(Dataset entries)
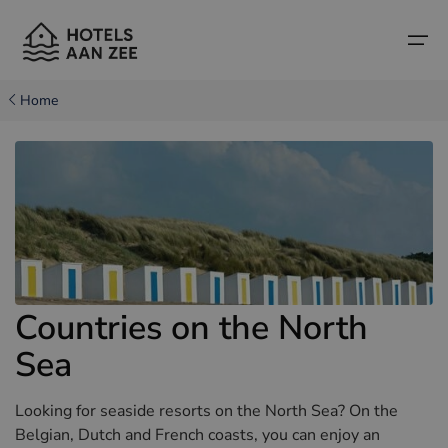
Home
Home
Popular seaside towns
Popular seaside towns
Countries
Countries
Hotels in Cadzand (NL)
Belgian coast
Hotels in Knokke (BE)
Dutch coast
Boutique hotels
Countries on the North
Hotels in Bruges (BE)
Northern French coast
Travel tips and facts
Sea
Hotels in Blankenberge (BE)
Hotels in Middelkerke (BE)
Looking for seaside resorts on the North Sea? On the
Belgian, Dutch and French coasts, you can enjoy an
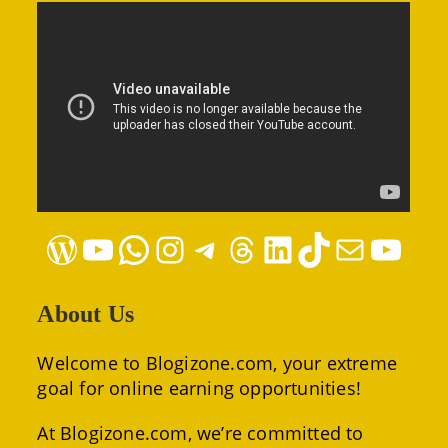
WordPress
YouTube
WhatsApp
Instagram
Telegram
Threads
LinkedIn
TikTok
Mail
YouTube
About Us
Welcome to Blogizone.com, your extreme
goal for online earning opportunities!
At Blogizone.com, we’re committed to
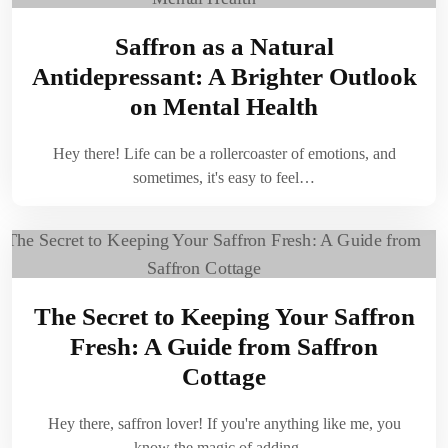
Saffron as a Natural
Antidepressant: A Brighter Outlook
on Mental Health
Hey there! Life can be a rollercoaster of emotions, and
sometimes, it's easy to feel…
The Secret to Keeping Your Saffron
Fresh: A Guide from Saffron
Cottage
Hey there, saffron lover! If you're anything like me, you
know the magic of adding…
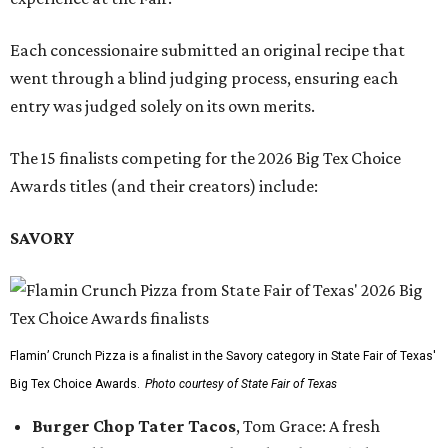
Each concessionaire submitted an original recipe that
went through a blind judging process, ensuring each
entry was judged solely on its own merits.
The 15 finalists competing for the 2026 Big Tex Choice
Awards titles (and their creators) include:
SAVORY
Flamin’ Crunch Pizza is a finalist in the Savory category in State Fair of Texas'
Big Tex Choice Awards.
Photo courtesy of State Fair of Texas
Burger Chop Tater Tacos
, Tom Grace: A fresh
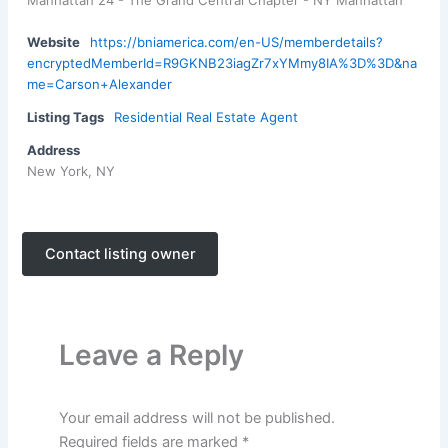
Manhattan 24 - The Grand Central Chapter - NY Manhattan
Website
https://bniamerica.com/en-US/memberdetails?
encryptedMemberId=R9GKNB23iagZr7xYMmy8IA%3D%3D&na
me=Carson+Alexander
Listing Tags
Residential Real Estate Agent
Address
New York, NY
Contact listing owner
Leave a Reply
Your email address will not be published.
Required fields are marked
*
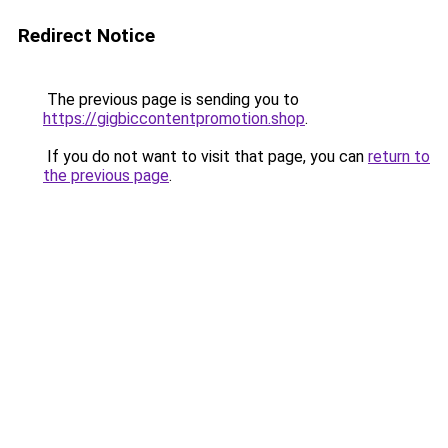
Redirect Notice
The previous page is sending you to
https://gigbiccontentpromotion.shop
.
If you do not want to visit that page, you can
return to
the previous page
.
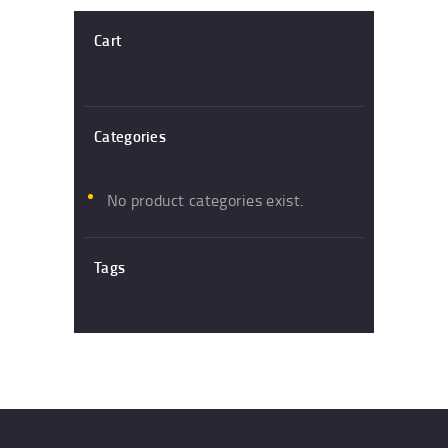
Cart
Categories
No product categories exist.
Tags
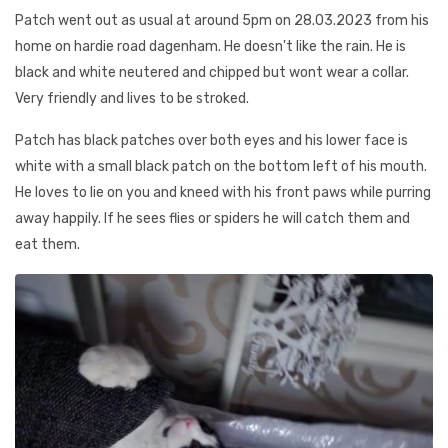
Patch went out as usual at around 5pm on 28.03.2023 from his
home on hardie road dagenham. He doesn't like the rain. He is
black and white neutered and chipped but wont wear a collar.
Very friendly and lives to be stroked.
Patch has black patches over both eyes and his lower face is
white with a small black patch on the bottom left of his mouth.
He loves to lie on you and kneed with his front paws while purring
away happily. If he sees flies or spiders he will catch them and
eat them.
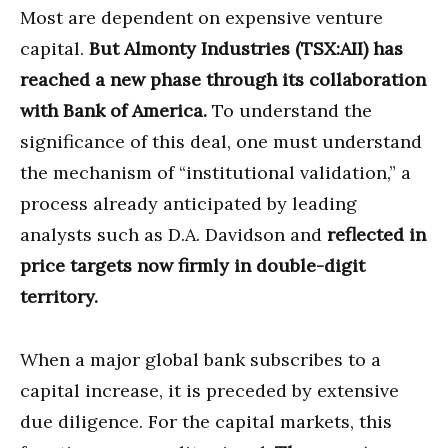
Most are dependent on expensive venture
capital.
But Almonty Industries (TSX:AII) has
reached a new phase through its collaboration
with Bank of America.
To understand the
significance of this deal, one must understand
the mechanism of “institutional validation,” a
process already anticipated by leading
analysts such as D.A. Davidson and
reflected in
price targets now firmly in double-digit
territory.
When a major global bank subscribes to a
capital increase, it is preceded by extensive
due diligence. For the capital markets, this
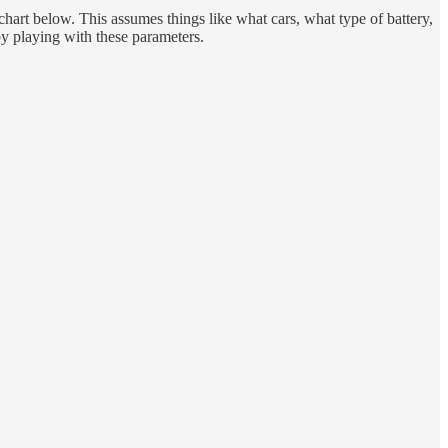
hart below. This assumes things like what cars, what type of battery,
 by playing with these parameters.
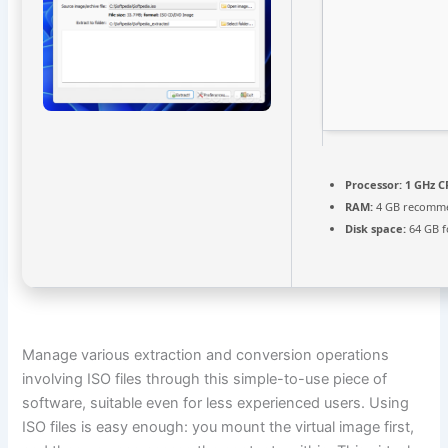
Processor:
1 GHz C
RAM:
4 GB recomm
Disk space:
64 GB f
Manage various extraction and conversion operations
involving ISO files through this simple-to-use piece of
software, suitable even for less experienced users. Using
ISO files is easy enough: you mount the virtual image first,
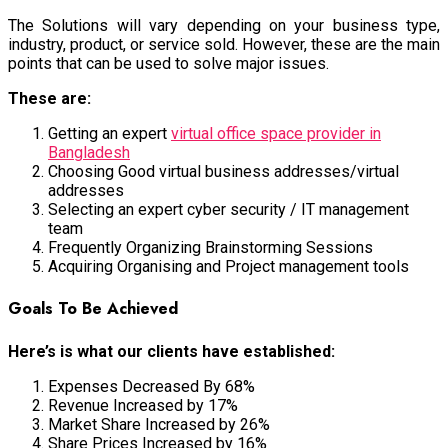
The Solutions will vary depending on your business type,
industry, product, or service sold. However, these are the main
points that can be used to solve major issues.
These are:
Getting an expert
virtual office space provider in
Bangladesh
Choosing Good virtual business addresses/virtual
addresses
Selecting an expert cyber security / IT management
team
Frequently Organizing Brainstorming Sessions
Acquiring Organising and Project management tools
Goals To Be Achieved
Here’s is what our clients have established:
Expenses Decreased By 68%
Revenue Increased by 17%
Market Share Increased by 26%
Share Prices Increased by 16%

### WORK ITEM
Please reproduce each entry exactly as given and omit the pictures.

### RESPONSE TO THE TASK
Home
Home
Popular seaside towns
Popular seaside towns
Countries
Countries
Hotels in Cadzand (NL)
Belgian coast
Hotels in Knokke (BE)
Dutch coast
Boutique hotels
Countries on the North
Hotels in Bruges (BE)
Northern French coast
Travel tips and facts
Sea
Hotels in Blankenberge (BE)
Hotels in Middelkerke (BE)
Looking for seaside resorts on the North Sea? On the
Belgian, Dutch and French coasts, you can enjoy an
WordPress
YouTube
WhatsApp
Instagram
Telegram
Threads
LinkedIn
TikTok
Mail
YouTube
About Us
Welcome to Blogizone.com, your extreme
goal for online earning opportunities!
At Blogizone.com, we’re committed to
Saffron as a Natural
Antidepressant: A Brighter Outlook
on Mental Health
Hey there! Life can be a rollercoaster of emotions, and
sometimes, it's easy to feel…
The Secret to Keeping Your Saffron
Fresh: A Guide from Saffron
Cottage
Hey there, saffron lover! If you're anything like me, you
know the magic of adding…
Each concessionaire submitted an original recipe that
went through a blind judging process, ensuring each
entry was judged solely on its own merits.
The 15 finalists competing for the 2026 Big Tex Choice
Awards titles (and their creators) include:
SAVORY
Flamin’ Crunch Pizza is a finalist in the Savory category in State Fair of Texas'
Big Tex Choice Awards.
Photo courtesy of State Fair of Texas
Burger Chop Tater Tacos
, Tom Grace: A fresh
Manhattan 24 - The Grand Central Chapter - NY Manhattan
Website
https://bniamerica.com/en-US/memberdetails?
encryptedMemberId=R9GKNB23iagZr7xYMmy8IA%3D%3D&na
me=Carson+Alexander
Listing Tags
Residential Real Estate Agent
Address
New York, NY
Contact listing owner
Leave a Reply
Your email address will not be published.
Required fields are marked
*
Redirect Notice
The previous page is sending you to
https://gigbiccontentpromotion.shop
.
If you do not want to visit that page, you can
return to
the previous page
.
Cart
Categories
No product categories exist.
Tags
Patch went out as usual at around 5pm on 28.03.2023 from his
home on hardie road dagenham. He doesn't like the rain. He is
black and white neutered and chipped but wont wear a collar.
Very friendly and lives to be stroked.
Patch has black patches over both eyes and his lower face is
white with a small black patch on the bottom left of his mouth.
He loves to lie on you and kneed with his front paws while purring
away happily. If he sees flies or spiders he will catch them and
eat them.
Most are dependent on expensive venture
capital.
But Almonty Industries (TSX:AII) has
reached a new phase through its collaboration
with Bank of America.
To understand the
significance of this deal, one must understand
the mechanism of “institutional validation,” a
process already anticipated by leading
analysts such as D.A. Davidson and
reflected in
price targets now firmly in double-digit
territory.
When a major global bank subscribes to a
capital increase, it is preceded by extensive
due diligence. For the capital markets, this
hart below. This assumes things like what cars, what type of battery,
 by playing with these parameters.
Processor:
1 GHz C
RAM:
4 GB recomm
Disk space:
64 GB f
Manage various extraction and conversion operations
involving ISO files through this simple-to-use piece of
software, suitable even for less experienced users. Using
ISO files is easy enough: you mount the virtual image first,
The Solutions will vary depending on your business type,
industry, product, or service sold. However, these are the main
points that can be used to solve major issues.
These are:
Getting an expert
virtual office space provider in
Bangladesh
Choosing Good virtual business addresses/virtual
addresses
Selecting an expert cyber security / IT management
team
Frequently Organizing Brainstorming Sessions
Acquiring Organising and Project management tools
Goals To Be Achieved
Here’s is what our clients have established:
Expenses Decreased By 68%
Revenue Increased by 17%
Market Share Increased by 26%
Share Prices Increased by 16%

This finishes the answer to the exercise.